## [Recorded information]

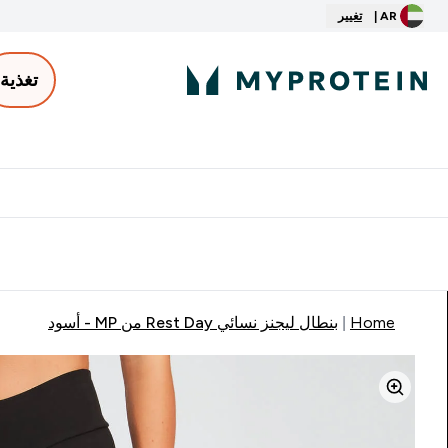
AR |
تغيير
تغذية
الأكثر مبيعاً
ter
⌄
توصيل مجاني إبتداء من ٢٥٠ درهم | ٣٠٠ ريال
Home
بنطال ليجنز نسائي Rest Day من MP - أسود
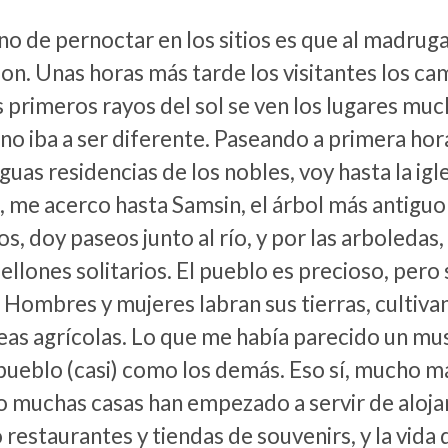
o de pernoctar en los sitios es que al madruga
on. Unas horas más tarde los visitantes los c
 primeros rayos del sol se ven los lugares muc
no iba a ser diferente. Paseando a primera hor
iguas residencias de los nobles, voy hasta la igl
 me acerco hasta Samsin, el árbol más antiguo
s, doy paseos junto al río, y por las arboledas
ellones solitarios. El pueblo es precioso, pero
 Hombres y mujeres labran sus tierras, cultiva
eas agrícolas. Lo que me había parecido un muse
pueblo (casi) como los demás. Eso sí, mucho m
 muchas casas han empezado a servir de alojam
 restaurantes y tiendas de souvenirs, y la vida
==
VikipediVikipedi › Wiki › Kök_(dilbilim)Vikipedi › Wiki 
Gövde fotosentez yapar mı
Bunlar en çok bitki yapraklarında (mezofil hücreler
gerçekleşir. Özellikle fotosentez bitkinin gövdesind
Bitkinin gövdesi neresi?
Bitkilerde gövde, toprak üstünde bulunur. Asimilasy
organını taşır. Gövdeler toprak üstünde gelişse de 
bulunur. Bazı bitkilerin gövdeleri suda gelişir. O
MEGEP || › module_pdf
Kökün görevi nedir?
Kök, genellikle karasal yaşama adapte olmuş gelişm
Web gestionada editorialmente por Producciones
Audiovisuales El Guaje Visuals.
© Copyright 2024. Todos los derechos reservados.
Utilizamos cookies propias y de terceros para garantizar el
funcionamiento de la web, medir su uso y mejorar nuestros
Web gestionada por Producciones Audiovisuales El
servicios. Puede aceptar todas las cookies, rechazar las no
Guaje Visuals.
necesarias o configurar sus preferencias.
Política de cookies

## [What you should do]
Can you extract the lines from the one containing "o de pernoctar" through the one containing "restaurantes y tiendas", copied unchanged?

## [Exercise output]
o de pernoctar en los sitios es que al madruga
on. Unas horas más tarde los visitantes los c
 primeros rayos del sol se ven los lugares muc
no iba a ser diferente. Paseando a primera hor
iguas residencias de los nobles, voy hasta la igl
 me acerco hasta Samsin, el árbol más antiguo
s, doy paseos junto al río, y por las arboledas
ellones solitarios. El pueblo es precioso, pero
 Hombres y mujeres labran sus tierras, cultiva
eas agrícolas. Lo que me había parecido un muse
pueblo (casi) como los demás. Eso sí, mucho m
 muchas casas han empezado a servir de alojam
 restaurantes y tiendas de souvenirs, y la vida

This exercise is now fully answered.